◆ **EXERCISE**: Copy each line from the entries that the word "githubusercontent" appears in.
DATA EXTRACT START
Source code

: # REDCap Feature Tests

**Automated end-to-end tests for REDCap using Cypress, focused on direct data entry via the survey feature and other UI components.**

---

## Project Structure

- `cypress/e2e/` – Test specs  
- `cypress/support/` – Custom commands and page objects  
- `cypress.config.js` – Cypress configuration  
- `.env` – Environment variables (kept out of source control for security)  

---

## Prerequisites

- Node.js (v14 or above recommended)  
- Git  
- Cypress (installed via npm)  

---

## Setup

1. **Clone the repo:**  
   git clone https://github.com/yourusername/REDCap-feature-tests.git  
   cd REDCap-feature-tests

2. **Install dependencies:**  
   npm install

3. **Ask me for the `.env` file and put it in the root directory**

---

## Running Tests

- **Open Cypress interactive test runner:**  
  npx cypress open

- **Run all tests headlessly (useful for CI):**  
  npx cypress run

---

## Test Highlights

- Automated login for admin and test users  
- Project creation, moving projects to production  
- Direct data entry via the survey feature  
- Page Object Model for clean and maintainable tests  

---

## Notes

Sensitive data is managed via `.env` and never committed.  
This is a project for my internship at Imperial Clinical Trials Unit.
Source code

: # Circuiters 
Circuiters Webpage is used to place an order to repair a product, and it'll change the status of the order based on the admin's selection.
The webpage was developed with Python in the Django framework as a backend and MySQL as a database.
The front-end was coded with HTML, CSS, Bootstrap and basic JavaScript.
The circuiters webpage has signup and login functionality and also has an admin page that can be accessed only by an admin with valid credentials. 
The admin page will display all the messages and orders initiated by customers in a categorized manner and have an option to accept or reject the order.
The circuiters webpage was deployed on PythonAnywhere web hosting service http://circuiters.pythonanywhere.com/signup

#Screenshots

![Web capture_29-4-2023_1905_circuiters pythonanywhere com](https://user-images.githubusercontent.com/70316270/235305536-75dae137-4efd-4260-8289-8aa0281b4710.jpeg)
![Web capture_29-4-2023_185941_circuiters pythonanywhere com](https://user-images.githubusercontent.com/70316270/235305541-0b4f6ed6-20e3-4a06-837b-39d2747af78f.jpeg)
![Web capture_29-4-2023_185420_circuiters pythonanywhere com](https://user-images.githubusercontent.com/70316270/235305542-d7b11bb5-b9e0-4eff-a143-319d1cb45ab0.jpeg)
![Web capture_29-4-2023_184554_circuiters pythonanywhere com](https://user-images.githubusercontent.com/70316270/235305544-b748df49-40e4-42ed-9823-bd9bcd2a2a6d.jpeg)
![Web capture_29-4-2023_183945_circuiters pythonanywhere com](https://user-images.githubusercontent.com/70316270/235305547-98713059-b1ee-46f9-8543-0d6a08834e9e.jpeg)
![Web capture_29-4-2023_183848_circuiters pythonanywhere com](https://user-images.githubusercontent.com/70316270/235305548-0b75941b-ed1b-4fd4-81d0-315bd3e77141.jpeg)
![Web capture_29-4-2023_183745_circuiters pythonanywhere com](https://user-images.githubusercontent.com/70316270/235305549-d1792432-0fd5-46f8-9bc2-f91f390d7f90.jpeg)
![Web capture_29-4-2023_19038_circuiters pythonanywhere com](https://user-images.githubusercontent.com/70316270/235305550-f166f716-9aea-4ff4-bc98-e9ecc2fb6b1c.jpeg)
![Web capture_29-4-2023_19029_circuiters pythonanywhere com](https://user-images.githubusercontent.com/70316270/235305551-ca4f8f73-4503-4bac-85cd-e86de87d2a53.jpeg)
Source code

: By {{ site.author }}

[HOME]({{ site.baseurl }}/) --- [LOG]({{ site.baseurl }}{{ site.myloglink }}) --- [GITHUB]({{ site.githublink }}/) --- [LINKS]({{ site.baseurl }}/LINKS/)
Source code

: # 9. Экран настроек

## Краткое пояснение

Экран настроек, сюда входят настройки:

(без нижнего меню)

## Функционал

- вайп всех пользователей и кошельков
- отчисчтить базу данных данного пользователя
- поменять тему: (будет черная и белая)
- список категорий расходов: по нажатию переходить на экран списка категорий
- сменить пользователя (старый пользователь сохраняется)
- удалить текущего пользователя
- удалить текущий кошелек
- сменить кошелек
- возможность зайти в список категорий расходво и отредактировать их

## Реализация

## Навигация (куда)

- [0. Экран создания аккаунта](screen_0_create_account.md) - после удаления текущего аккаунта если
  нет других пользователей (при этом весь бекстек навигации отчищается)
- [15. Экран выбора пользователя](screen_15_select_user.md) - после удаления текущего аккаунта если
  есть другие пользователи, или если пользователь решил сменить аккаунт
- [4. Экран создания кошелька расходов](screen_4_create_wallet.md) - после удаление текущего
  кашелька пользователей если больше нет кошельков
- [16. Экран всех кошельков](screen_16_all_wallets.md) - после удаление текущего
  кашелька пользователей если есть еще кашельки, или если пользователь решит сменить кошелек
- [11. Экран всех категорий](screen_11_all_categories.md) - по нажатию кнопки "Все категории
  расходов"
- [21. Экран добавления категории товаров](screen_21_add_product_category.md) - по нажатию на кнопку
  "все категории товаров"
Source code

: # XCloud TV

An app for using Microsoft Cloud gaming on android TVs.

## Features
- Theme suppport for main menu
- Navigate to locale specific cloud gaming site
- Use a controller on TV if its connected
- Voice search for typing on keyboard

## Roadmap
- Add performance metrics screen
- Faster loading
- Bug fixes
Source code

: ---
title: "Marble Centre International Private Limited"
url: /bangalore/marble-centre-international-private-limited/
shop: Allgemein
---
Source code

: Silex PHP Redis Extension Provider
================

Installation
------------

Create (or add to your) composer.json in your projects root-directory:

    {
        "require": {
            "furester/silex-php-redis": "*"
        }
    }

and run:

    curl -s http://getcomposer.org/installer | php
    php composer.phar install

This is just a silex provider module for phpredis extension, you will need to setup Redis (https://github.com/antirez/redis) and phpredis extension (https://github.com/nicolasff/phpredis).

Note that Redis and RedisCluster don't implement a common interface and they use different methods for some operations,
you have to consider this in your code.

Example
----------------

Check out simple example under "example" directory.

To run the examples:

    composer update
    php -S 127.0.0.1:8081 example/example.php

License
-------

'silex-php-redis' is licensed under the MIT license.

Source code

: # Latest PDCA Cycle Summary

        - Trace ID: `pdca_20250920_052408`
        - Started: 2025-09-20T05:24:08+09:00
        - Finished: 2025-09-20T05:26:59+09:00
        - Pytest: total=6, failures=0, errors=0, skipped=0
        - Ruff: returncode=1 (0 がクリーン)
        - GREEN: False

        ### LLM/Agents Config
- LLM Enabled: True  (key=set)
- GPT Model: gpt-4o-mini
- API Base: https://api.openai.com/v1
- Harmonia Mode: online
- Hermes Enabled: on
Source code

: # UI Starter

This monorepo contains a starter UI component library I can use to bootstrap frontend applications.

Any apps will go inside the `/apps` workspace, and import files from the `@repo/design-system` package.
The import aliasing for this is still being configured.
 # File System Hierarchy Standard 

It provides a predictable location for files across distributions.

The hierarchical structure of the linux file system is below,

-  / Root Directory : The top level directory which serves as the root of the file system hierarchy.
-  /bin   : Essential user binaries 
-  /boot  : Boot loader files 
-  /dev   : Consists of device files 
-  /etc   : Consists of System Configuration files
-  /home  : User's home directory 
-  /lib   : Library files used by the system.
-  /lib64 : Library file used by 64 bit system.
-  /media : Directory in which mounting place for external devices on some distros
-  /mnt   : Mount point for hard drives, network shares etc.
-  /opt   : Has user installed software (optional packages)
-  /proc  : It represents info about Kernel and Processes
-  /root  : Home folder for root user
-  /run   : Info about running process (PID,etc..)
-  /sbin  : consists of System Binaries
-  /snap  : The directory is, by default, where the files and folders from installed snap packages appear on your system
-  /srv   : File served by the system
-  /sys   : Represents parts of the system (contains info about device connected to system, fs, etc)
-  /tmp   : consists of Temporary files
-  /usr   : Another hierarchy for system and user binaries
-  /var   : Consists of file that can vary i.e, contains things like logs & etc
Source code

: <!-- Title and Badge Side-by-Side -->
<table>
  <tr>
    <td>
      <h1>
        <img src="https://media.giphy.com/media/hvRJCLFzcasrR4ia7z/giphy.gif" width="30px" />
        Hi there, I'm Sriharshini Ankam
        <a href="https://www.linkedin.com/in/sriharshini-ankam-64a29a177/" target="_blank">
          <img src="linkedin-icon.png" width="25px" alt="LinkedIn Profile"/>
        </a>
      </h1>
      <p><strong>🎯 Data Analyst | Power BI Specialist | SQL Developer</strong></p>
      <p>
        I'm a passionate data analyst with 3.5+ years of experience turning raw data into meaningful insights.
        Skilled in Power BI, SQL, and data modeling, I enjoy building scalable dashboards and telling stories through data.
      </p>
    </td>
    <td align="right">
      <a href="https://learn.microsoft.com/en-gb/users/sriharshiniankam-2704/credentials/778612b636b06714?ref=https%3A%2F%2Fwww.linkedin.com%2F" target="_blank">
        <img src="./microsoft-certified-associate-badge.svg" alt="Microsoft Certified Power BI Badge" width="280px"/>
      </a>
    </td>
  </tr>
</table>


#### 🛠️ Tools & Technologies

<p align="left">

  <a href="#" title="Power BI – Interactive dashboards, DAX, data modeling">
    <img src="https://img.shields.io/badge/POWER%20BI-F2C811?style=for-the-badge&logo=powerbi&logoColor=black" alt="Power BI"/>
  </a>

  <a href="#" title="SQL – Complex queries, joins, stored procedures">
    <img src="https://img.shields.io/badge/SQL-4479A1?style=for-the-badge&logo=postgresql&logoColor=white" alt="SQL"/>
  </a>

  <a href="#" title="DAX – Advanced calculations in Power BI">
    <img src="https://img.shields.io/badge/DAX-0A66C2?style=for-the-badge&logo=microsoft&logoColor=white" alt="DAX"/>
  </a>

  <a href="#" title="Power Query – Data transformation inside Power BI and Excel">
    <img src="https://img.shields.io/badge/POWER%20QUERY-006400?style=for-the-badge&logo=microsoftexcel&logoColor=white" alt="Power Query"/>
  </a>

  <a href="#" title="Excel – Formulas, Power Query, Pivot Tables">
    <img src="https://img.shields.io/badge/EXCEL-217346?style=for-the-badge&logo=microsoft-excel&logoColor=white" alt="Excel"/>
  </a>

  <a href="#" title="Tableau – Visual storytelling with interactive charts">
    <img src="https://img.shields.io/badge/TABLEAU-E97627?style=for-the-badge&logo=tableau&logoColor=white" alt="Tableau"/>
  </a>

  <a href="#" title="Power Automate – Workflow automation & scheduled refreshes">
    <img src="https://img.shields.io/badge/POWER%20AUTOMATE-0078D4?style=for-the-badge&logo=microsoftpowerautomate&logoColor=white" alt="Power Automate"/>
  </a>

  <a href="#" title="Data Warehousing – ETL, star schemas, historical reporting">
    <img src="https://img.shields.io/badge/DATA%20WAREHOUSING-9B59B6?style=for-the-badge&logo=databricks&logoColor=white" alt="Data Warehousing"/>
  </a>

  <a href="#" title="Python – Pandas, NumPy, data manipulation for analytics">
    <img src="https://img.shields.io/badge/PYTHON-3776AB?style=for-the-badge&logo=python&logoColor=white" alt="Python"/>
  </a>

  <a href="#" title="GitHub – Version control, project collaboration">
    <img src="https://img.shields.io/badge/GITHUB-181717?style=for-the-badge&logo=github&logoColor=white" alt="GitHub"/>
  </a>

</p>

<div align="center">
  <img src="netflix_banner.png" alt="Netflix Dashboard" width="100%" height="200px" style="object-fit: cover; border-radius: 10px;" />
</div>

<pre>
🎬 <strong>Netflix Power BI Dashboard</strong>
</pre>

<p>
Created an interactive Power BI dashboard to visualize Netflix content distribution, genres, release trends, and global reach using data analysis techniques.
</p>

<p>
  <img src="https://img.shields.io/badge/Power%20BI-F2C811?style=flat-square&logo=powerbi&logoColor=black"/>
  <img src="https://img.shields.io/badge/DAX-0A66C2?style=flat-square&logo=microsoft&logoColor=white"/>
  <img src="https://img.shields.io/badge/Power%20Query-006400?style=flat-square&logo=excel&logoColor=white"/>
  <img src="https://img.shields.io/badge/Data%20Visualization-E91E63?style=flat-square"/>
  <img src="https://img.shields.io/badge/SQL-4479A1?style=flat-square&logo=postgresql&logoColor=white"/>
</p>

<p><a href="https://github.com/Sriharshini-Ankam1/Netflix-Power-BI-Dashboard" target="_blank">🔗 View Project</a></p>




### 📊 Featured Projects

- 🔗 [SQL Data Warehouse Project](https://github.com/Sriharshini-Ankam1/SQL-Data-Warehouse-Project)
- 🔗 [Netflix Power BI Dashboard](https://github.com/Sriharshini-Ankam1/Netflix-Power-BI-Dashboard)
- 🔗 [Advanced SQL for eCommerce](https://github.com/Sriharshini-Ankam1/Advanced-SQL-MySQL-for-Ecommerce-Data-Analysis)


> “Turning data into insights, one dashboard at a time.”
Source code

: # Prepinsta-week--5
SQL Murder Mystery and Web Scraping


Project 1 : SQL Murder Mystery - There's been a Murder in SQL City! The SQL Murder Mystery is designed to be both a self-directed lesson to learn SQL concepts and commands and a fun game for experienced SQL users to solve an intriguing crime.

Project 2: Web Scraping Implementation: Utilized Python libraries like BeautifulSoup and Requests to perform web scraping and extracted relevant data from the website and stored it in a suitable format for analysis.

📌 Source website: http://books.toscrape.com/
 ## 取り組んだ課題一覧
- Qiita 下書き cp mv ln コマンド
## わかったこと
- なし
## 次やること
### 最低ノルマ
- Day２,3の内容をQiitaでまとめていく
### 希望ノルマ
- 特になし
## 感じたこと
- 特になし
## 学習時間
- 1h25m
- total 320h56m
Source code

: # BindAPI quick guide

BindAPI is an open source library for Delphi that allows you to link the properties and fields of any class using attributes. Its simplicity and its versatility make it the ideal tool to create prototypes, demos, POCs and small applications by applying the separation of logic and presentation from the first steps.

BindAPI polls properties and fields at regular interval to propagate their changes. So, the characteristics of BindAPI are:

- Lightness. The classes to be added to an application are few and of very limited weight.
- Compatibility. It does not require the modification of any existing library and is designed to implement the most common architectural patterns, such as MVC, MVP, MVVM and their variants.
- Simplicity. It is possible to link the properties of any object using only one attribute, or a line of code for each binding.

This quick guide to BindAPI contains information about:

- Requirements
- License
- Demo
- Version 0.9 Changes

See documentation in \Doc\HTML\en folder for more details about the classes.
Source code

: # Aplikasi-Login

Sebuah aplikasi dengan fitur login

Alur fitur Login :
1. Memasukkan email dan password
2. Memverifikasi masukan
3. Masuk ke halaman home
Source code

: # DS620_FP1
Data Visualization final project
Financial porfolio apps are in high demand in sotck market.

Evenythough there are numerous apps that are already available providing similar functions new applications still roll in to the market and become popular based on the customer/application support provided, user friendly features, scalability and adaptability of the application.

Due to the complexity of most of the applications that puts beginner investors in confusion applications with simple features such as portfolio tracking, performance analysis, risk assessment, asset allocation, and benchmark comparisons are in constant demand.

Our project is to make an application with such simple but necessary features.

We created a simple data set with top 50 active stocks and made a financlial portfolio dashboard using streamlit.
DATA EXTRACT END
◆ **THE COMPLETED TASK**:
![Web capture_29-4-2023_1905_circuiters pythonanywhere com](https://user-images.githubusercontent.com/70316270/235305536-75dae137-4efd-4260-8289-8aa0281b4710.jpeg)
![Web capture_29-4-2023_185941_circuiters pythonanywhere com](https://user-images.githubusercontent.com/70316270/235305541-0b4f6ed6-20e3-4a06-837b-39d2747af78f.jpeg)
![Web capture_29-4-2023_185420_circuiters pythonanywhere com](https://user-images.githubusercontent.com/70316270/235305542-d7b11bb5-b9e0-4eff-a143-319d1cb45ab0.jpeg)
![Web capture_29-4-2023_184554_circuiters pythonanywhere com](https://user-images.githubusercontent.com/70316270/235305544-b748df49-40e4-42ed-9823-bd9bcd2a2a6d.jpeg)
![Web capture_29-4-2023_183945_circuiters pythonanywhere com](https://user-images.githubusercontent.com/70316270/235305547-98713059-b1ee-46f9-8543-0d6a08834e9e.jpeg)
![Web capture_29-4-2023_183848_circuiters pythonanywhere com](https://user-images.githubusercontent.com/70316270/235305548-0b75941b-ed1b-4fd4-81d0-315bd3e77141.jpeg)
![Web capture_29-4-2023_183745_circuiters pythonanywhere com](https://user-images.githubusercontent.com/70316270/235305549-d1792432-0fd5-46f8-9bc2-f91f390d7f90.jpeg)
![Web capture_29-4-2023_19038_circuiters pythonanywhere com](https://user-images.githubusercontent.com/70316270/235305550-f166f716-9aea-4ff4-bc98-e9ecc2fb6b1c.jpeg)
![Web capture_29-4-2023_19029_circuiters pythonanywhere com](https://user-images.githubusercontent.com/70316270/235305551-ca4f8f73-4503-4bac-85cd-e86de87d2a53.jpeg)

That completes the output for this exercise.